Last November, a nurse handed Adam Saling a letter. It was about his wife Krystyna.
The two had been married just a month shy of 56 years. They shared a history marked by war and refuge, and a life together in southern California where they both fell in the love with the geography of the place.
Theirs is the kind of marriage where Adam, 80, still looks at Krystyna, 83, as though he’s seeing her for the first time.

Adam pulls the letter from one of the neat piles of papers that punctuate the rooms of his home, showing it was from San Diego Hospice. The letter told Adam that after receiving care for the past six years, Krystyna was being discharged because her disease — Alzheimer’s — had stopped progressing. She was no longer dying.
It might have been good news to someone less familiar with Krystyna, some offer of hope.
But for Adam, it was a cruel joke.
“It would have been funny if it was not so dramatic, ” he says.
Krystyna’s Alzheimer’s is in the late stages. She no longer recognizes the people who were most important in her life, she can’t read or write. She spends afternoons in a recliner in a nursing home, gently rocking herself.
Just nine days prior to receiving that letter, Krystyna lost her ability to walk.
“It was untrue the disease halted, because the disease is progressing even as we speak,” Adam says.
Adam had witnessed his wife’s slow decline from strong and vital woman to a frail whisper of her past self. The letter made no sense.
“Per section 20.2.1 of the Medicare Benefit Policy Manual, discharge is permitted if the patient is no longer terminally ill,” the letter stated.
“I couldn’t understand it because once a person is terminal they are terminal until the end,” Adam says.
He appealed the decision, but lost.
Krystyna was caught in the middle of a crisis at San Diego Hospice. One of the oldest and most respected hospices in the country was scrambling to do damage control as it was running out of money and the federal government was investigating whether their patients were eligible for hospice care. Were they really dying?
After six years of receiving weekly visits from a team of nurses and health aides, Krystyna was cut off from the government-paid service. She was not the only patient discharged – there were others in her San Diego nursing home – hundreds more across the county. In total, San Diego Hospice reduced its patient population from 1,000 to just 400 late last year.

» TASKS TO COMPLETE
1/ In the hospice discharge article, what reason did the letter give for discharging Krystyna?
2/ Continue the hospice discharge article from its last sentence.

» STUDY MATERIAL
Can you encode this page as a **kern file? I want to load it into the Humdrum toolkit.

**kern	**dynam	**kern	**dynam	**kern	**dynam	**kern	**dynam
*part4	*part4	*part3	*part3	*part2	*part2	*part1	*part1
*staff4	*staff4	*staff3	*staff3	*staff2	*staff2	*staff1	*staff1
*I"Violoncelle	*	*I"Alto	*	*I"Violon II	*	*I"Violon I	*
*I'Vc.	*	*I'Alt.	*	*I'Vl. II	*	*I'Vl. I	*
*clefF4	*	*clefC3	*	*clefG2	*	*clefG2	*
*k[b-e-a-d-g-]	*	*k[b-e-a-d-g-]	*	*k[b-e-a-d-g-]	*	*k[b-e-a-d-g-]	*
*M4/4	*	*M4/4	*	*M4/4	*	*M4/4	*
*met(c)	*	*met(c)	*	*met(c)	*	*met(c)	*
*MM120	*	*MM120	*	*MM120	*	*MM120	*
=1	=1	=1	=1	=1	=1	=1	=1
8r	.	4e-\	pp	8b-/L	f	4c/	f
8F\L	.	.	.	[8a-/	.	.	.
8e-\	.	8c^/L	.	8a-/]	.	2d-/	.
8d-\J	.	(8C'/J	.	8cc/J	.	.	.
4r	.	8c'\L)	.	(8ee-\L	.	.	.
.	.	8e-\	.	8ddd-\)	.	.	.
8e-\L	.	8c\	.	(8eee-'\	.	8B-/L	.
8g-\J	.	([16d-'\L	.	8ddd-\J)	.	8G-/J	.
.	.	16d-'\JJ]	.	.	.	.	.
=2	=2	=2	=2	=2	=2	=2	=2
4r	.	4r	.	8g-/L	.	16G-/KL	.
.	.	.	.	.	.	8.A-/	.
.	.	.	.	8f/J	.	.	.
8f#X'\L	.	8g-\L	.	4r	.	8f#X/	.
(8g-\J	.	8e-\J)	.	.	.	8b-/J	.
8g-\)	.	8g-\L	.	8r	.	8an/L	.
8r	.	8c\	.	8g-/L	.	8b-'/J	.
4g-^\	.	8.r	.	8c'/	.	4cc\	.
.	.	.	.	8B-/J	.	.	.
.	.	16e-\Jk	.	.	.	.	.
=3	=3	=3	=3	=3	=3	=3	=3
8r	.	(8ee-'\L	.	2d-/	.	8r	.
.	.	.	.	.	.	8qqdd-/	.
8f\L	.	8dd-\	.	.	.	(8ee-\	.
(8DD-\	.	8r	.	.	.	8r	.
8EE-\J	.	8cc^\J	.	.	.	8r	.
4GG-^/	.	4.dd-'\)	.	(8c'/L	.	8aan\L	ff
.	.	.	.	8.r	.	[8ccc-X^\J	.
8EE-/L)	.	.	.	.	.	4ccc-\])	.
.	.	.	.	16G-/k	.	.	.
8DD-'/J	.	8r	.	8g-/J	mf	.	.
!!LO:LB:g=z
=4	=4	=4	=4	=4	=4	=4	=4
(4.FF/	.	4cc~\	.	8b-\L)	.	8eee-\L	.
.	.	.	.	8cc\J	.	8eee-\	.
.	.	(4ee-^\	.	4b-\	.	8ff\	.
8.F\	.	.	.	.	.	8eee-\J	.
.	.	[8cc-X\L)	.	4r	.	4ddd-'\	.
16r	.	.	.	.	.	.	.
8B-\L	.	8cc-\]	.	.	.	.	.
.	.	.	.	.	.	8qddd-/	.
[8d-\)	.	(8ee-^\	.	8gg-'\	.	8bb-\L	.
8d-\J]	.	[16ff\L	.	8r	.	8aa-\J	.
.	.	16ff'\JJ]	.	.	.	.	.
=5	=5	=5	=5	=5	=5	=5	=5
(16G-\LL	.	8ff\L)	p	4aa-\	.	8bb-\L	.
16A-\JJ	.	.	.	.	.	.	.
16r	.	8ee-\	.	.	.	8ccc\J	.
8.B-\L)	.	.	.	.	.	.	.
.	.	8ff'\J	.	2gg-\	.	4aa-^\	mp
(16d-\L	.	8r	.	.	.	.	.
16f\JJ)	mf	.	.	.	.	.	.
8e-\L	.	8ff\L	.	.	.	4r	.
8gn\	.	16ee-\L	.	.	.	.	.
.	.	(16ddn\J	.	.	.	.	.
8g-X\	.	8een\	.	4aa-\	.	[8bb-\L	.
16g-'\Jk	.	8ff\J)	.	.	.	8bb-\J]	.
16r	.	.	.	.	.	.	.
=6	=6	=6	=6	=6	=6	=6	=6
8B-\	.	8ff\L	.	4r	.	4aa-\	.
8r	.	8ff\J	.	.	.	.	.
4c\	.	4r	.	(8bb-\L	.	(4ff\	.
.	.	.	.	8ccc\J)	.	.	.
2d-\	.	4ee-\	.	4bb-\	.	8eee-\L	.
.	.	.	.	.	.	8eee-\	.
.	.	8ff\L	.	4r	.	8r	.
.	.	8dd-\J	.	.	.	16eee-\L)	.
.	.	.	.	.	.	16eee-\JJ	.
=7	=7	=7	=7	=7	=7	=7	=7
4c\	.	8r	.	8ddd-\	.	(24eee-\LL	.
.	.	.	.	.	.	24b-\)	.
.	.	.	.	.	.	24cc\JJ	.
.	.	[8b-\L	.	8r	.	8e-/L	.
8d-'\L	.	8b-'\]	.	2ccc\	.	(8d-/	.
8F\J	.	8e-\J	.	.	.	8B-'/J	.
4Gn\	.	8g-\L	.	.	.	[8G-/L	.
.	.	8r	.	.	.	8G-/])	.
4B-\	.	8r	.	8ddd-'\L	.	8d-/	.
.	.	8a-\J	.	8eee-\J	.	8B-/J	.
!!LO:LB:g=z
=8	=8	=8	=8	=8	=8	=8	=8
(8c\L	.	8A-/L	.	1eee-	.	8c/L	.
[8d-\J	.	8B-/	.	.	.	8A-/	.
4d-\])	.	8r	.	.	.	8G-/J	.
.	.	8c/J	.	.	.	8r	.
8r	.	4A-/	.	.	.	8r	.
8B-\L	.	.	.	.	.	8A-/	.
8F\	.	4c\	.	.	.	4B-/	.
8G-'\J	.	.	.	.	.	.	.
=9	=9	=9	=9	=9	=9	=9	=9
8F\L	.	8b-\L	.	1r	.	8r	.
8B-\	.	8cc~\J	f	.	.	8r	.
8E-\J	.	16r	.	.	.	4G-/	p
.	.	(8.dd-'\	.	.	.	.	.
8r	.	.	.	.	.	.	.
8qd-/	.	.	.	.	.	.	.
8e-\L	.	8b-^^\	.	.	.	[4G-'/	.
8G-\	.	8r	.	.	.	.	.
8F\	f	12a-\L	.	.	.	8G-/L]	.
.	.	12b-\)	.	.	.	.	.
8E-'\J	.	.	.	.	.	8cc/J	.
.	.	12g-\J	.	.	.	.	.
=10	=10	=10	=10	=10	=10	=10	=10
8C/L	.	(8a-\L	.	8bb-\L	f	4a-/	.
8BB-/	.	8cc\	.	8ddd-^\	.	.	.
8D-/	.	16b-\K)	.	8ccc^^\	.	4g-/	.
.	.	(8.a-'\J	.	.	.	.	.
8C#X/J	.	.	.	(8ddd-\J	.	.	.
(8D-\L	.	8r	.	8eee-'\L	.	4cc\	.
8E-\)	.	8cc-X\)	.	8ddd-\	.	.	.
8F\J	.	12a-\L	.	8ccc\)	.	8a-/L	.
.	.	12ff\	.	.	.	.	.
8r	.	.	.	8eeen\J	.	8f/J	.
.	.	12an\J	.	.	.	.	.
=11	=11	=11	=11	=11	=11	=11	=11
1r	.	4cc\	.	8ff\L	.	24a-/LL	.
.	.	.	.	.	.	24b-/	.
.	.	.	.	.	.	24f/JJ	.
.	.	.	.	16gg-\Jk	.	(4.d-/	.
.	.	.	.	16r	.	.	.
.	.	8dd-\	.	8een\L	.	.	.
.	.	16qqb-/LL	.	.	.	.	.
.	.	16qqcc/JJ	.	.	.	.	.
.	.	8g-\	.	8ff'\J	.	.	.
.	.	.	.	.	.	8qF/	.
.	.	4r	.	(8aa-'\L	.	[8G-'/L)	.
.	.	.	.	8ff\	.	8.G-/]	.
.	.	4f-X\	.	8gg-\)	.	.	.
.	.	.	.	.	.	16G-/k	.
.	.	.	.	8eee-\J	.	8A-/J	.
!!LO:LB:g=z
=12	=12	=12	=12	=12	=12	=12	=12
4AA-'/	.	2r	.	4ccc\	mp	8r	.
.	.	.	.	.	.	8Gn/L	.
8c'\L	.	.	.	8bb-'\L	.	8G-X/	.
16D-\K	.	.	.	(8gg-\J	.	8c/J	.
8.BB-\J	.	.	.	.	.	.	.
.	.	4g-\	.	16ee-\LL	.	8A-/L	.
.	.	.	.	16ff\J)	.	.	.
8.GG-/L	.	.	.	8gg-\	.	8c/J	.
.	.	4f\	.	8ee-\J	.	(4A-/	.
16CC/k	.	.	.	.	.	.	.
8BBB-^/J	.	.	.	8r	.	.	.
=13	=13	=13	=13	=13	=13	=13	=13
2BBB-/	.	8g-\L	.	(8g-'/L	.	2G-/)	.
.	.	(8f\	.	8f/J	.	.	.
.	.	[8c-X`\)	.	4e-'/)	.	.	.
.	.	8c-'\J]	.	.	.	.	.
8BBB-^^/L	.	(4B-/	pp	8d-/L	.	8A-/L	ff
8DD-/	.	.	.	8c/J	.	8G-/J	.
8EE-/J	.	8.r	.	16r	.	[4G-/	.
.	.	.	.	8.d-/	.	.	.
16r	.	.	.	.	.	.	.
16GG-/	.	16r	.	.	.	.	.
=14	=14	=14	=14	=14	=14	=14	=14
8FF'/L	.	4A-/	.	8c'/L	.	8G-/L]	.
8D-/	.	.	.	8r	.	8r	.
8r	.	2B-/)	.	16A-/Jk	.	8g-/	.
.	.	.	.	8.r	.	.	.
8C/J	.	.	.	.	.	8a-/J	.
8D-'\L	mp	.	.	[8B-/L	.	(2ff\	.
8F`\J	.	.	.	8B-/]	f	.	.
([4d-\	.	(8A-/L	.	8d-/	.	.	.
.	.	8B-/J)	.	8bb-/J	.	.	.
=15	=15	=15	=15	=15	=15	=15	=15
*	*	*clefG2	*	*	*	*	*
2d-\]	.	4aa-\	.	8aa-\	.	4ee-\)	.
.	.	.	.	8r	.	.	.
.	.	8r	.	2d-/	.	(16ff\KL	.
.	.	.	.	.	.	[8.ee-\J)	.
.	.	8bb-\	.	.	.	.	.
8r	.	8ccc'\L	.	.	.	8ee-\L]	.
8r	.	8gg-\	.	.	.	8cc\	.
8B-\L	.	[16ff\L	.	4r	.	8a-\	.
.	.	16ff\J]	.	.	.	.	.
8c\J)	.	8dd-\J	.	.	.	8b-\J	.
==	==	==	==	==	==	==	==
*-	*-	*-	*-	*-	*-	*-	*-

» ANSWERS TO THE PROBLEMS
1/ Her Alzheimer's had stopped progressing, so she was no longer dying.

2/
With a Medicare audit still hanging over them, along with the prospect of having to pay back as much as $50 million, hospice executives decided last month to file bankruptcy and close the business. It’s discharging the remaining patients this month.
While the attention on San Diego Hospice has been focused on money and compliance, the KPBS and inewsource revealed to the public for the first time this week, that poor patient care also was an issue. It almost cost the hospice its Medicare contract last year. Inspection reports revealed a series of medication errors and neglect — a dying man lay in his own blood with a large open wound, pressure sores and bruises.
Whether it was a matter of care, compliance, finances, or some combination that led to the demise of San Diego Hospice is still unclear. But the experience has left Adam Saling questioning the rationale of the system, and the integrity of the venerable local institution that abandoned his wife when she needed it most.
What is clear to Adam is each day that passes brings him closer to saying goodbye to Krystyna.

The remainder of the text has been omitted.